**Your task:** Give back, exactly as written, the lines from the first line of the data below through the line with "focal_mm: 26", and omit the pictures.
------ Given entries ------
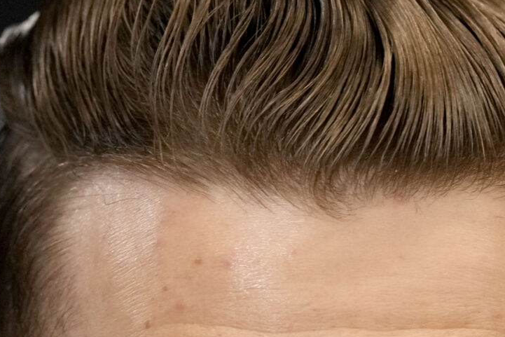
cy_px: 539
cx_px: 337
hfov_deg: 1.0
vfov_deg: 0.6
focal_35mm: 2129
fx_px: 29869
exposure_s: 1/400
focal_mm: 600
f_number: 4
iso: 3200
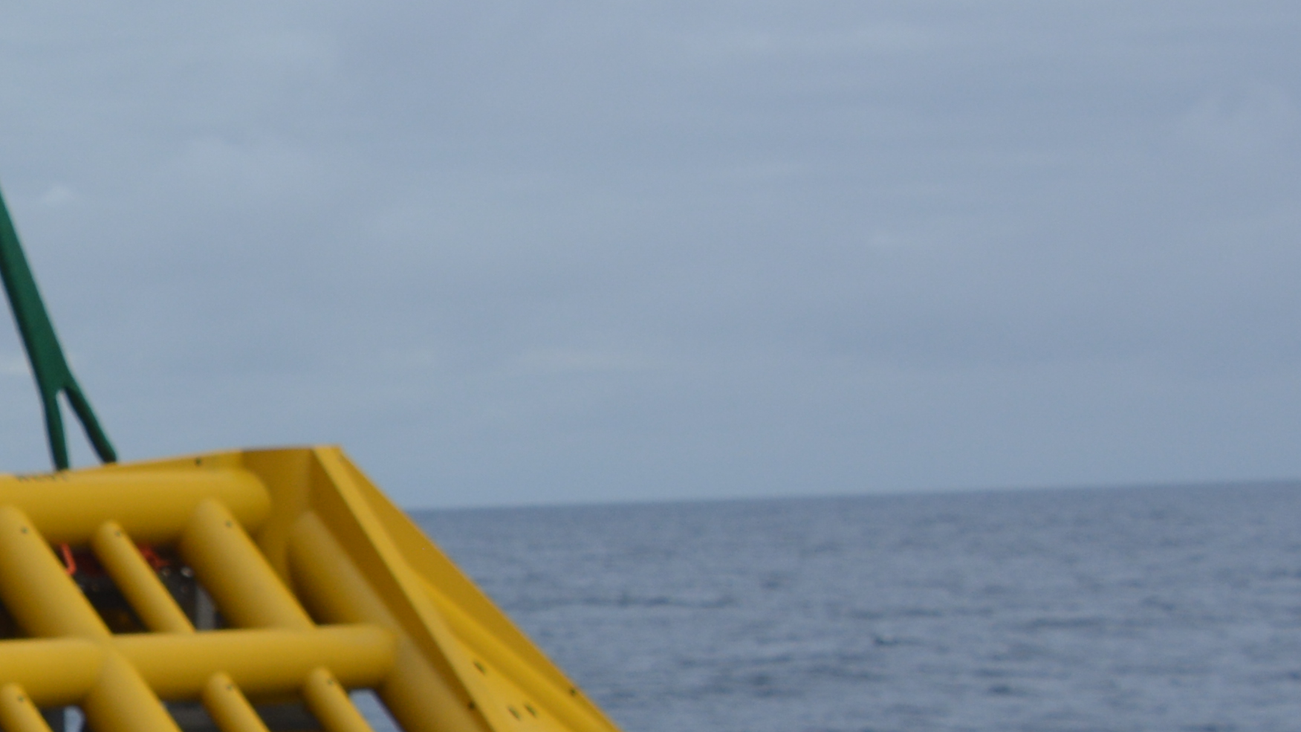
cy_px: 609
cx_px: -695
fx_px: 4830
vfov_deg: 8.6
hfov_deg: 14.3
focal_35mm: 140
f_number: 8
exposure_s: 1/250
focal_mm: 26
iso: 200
------
**Exercise solution:**
cy_px: 539
cx_px: 337
hfov_deg: 1.0
vfov_deg: 0.6
focal_35mm: 2129
fx_px: 29869
exposure_s: 1/400
focal_mm: 600
f_number: 4
iso: 3200
cy_px: 609
cx_px: -695
fx_px: 4830
vfov_deg: 8.6
hfov_deg: 14.3
focal_35mm: 140
f_number: 8
exposure_s: 1/250
focal_mm: 26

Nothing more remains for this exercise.